I’ll be frank. I’m a Winter Olympics kind of girl. I know it’s mostly frowned upon, but I just prefer watching people figure skate and curl much more than watching them play basketball. (Just kidding. I don’t actually like curling.) But it is Olympic time, and it is not winter. Since most N00bsday articles involve the author sitting down to expose themselves to something brand new on a screen for multiple hours, I felt that this season was the perfect opportunity to express my feelings after my first time caring about the Summer Olympics.
Regardless of the season, the Olympics continue to both create a great feeling of global goodwill and connectedness and make the world cringe over the gaudy fanfare and spectacle that is apparently necessary when any number of cultures collide. A fireworks-based penis-measuring contest, if you will. But at least we’re all cringing together.
Truly, I love the Olympic games, and there are still parts of the Summer Olympics that catch my attention, even if they don’t include Johnny Weir in fuzzy spandex.
Most of them end up being just what I love about the Winter Olympics. I love watching Russia and the USA duke it out through the athletic feats of 16-year-old girls.
I love the look on the rookie’s faces, such as Missy Franklin, when they win their first Olympic medal.
I love the shirtless men in water sports. I enjoy finding out about new sports I never knew were even in the Olympics. Sadly, whitewater kayaking is way more fun to do than to watch. However, I have realized in my time with NBC Olympics, that above all I love watching the Parade of Nations. I don’t think there’s anything that makes me feel more like the human race might be worth all the pain we inflict than seeing the faces of those athletes representing their countries, with those ridiculous smiles. It’s one time where I can be sure that everyone in that room is happy about the same thing, and that they would do nothing to mar that sense of camaraderie. That is until they get onto Twitter, and the commentators get onto their microphones.
Which brings us to:
While this is not the first time I have ever seen the Olympics, it is most definitely the first time I have bothered to think critically about them. I watched the Opening Ceremony with a group of people, and the different reactions were very interesting. Yes, the London Olympic opening ceremony was different than Bejing, which I don’t know if I actually watched. I heard there were fireworks; I heard they were fake; I neglected to care. My friend deftly characterized the Bejing Ceremony as “Hey! We’re a world power now!”
London’s ceremony was not like that. I would say it was more of a “Hey! Look at all this shit we’ve given the world!”
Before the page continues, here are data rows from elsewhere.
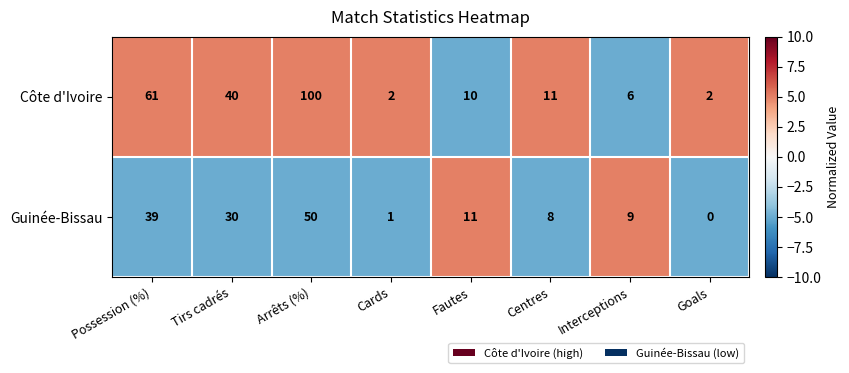

What is the sum of all Côte d'Ivoire values?

232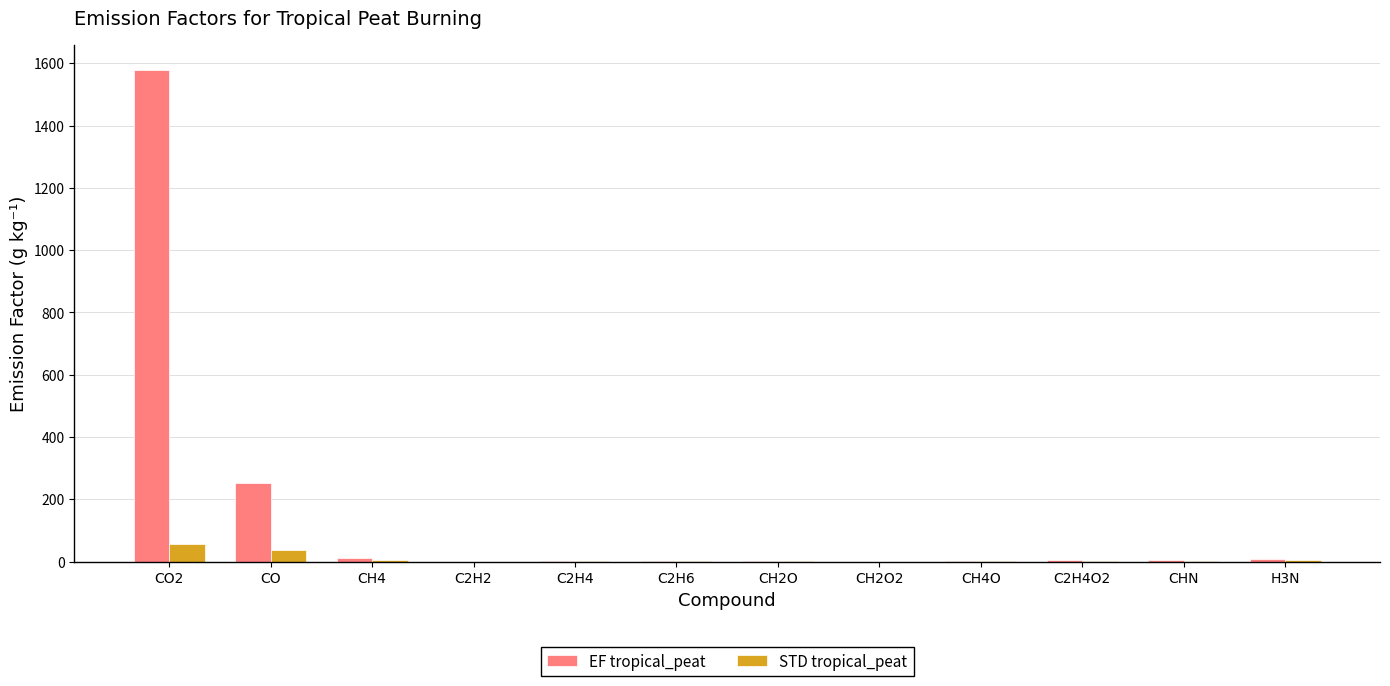

What value does the EF tropical_peat series have at C2H4?

2.3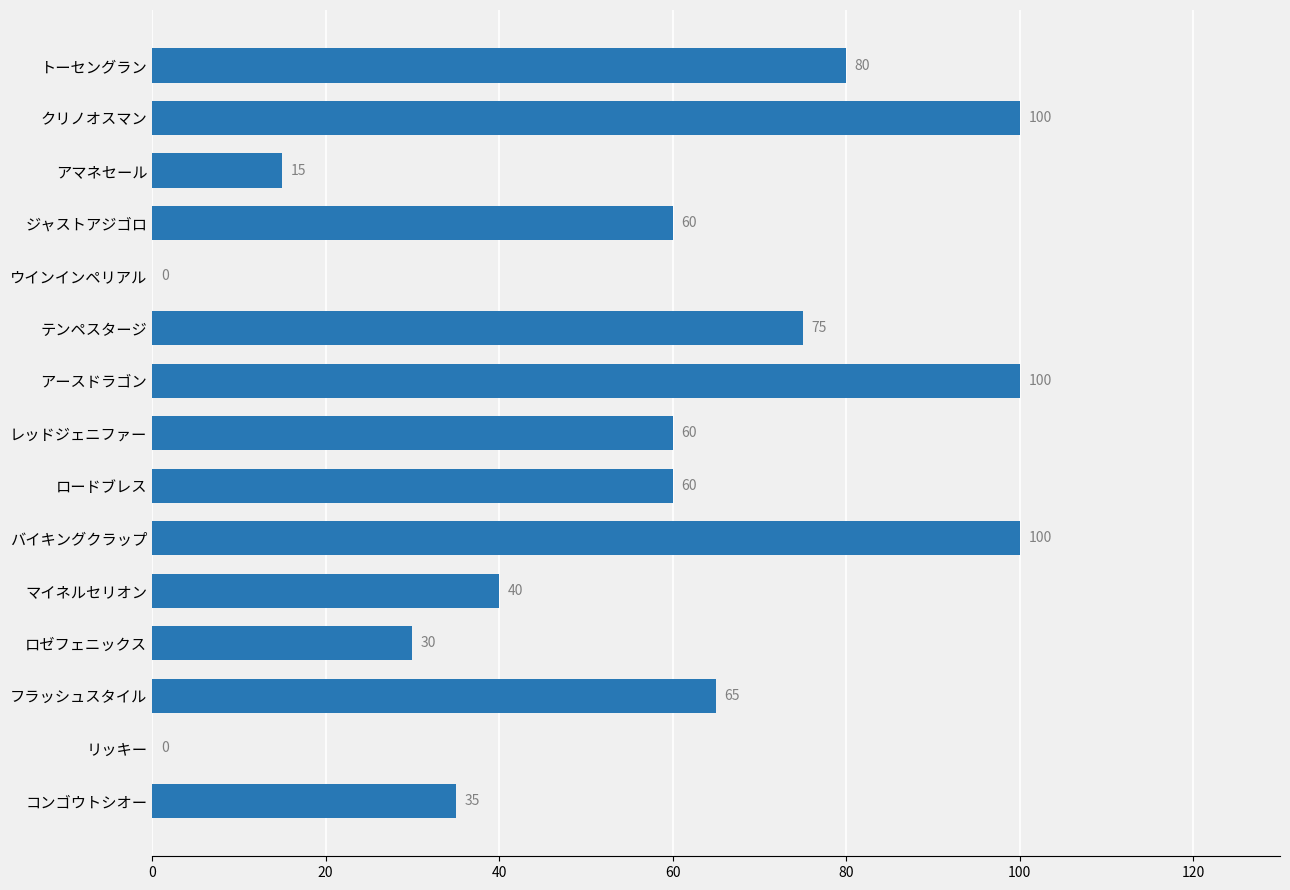

Is it true that the value at ロゼフェニックス is 30?

True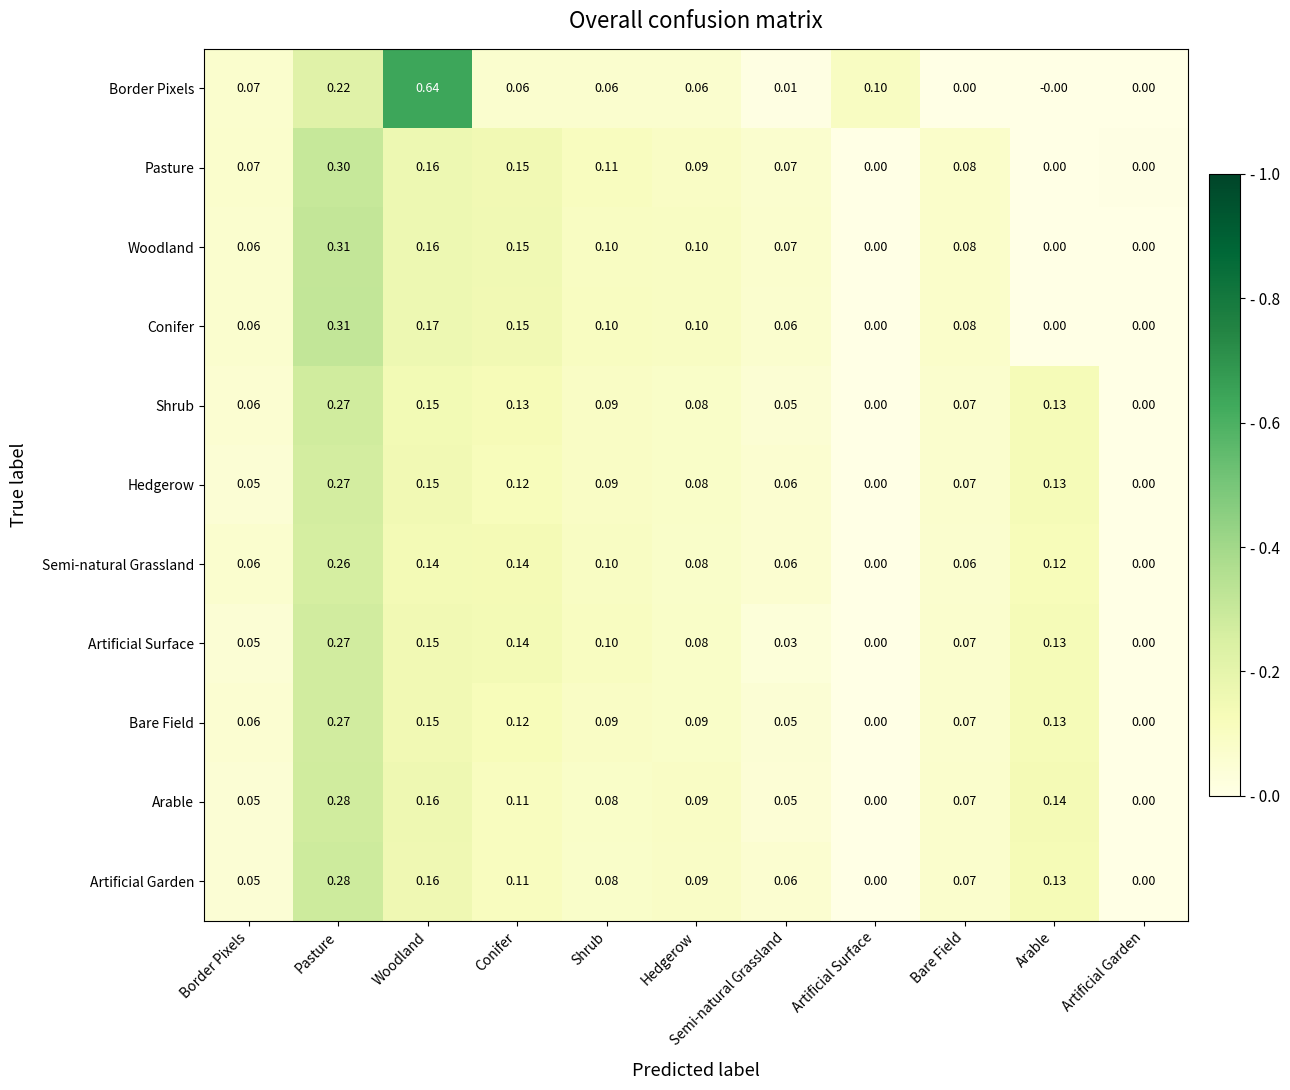

How many series are shown in this chart?

11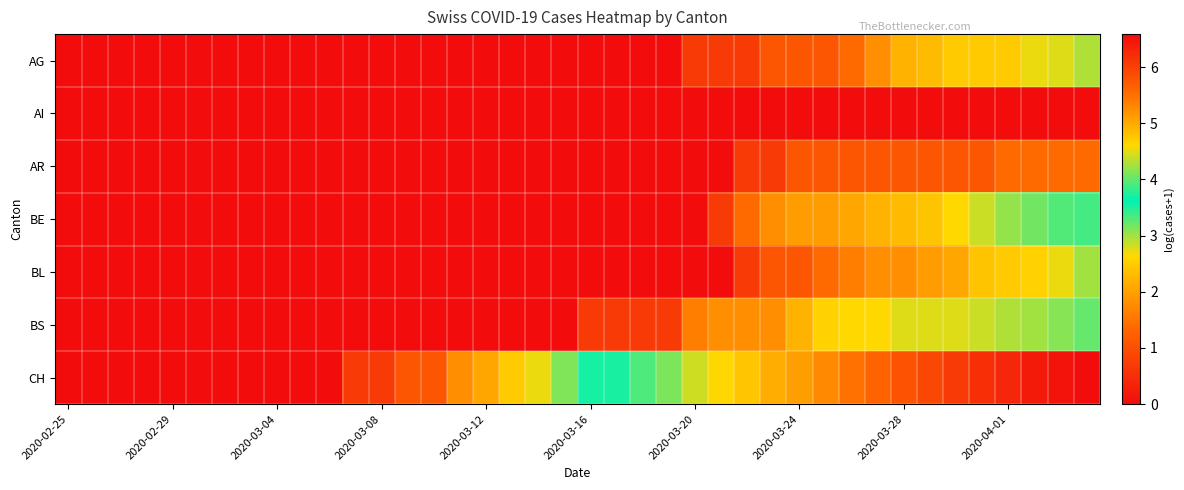

Reading left to right, transcribe all the data shown in this chart.

AG: 0.0	0.0	0.0	0.0	0.0	0.0	0.0	0.0	0.0	0.0	0.0	0.0	0.0	0.0	0.0	0.0	0.0	0.0	0.0	0.0	0.0	0.0	0.0	0.0	0.7	0.7	0.7	1.1	1.1	1.1	1.4	1.8	2.2	2.3	2.5	2.5	2.5	2.7	2.8	2.9
AI: 0.0	0.0	0.0	0.0	0.0	0.0	0.0	0.0	0.0	0.0	0.0	0.0	0.0	0.0	0.0	0.0	0.0	0.0	0.0	0.0	0.0	0.0	0.0	0.0	0.0	0.0	0.0	0.0	0.0	0.0	0.0	0.0	0.0	0.0	0.0	0.0	0.0	0.0	0.0	0.0
AR: 0.0	0.0	0.0	0.0	0.0	0.0	0.0	0.0	0.0	0.0	0.0	0.0	0.0	0.0	0.0	0.0	0.0	0.0	0.0	0.0	0.0	0.0	0.0	0.0	0.0	0.0	0.7	0.7	1.1	1.1	1.1	1.1	1.1	1.1	1.1	1.1	1.4	1.4	1.4	1.4
BE: 0.0	0.0	0.0	0.0	0.0	0.0	0.0	0.0	0.0	0.0	0.0	0.0	0.0	0.0	0.0	0.0	0.0	0.0	0.0	0.0	0.0	0.0	0.0	0.0	0.0	0.7	1.4	1.8	1.9	1.9	2.1	2.2	2.3	2.4	2.6	2.8	3.0	3.2	3.3	3.4
BL: 0.0	0.0	0.0	0.0	0.0	0.0	0.0	0.0	0.0	0.0	0.0	0.0	0.0	0.0	0.0	0.0	0.0	0.0	0.0	0.0	0.0	0.0	0.0	0.0	0.0	0.0	0.7	1.1	1.1	1.4	1.6	1.8	1.8	1.9	2.1	2.4	2.5	2.6	2.7	3.0
BS: 0.0	0.0	0.0	0.0	0.0	0.0	0.0	0.0	0.0	0.0	0.0	0.0	0.0	0.0	0.0	0.0	0.0	0.0	0.0	0.0	0.7	0.7	0.7	0.7	1.6	1.8	1.8	1.8	2.2	2.6	2.6	2.6	2.8	2.8	2.8	2.8	2.9	3.0	3.1	3.2
CH: 0.0	0.0	0.0	0.0	0.0	0.0	0.0	0.0	0.0	0.0	0.0	0.7	0.7	1.1	1.1	1.8	2.1	2.5	2.7	3.1	3.5	3.7	3.9	4.1	4.4	4.6	4.8	5.0	5.1	5.3	5.5	5.6	5.8	5.9	6.1	6.2	6.3	6.4	6.5	6.6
I logged onto the BBC the next morning to find the top headline “London Opening Ceremony decidedly British.” Imagine that. Yet, here in the USA I’ve been hearing very different opinions, many mocking the night. Apparently, in a time when the countries of the world come together in peace and goodwill, appreciating the vision and culture of the host country is not a convention. (I’m trying so hard not to mention “some guy” right now).
In addition to this, each day brings up another small piece of Olympic drama. While I am interested in stories such as Korean fencer Shin A-Lam’s story of an undeserved fourth-place finish, I couldn’t care less when Hope Solo starts tweeting about how mad she is that she cannot tweet, or some announcer talks for ten minutes about another small thing that China has done to justify the world hating them even more.
It is in this cynical, judgmental side of the Olympic games that I find myself, once again, losing sight of what the games are to me and much of the rest of the world. While the Parade of Nations still imbues the event with this sense of global understanding and connectedness, and those individual stories of triumph and loss emphasize its humanity, the constant bickering within and between countries threatens to rob this unique, biannual celebration of human solidarity of its meaning.
At the risk of sounding way too preachy, I guess what I like about the Winter Olympics might be that, as the “secondary” Olympics, they get much less attention, which includes negative attention. I think it is easier to watch the Winter Olympics and not have to wade through the political miasma that the Summer Olympics carries. Or I could just like the sports more. Regardless, I could see what I love about the winter games in the summer games pretty clearly. I think it is worth meditating on the fact that we, as a species, have managed to keep this one tradition alive for centuries. Let’s not let it turn into another platform for world leaders to measure aforementioned pensises.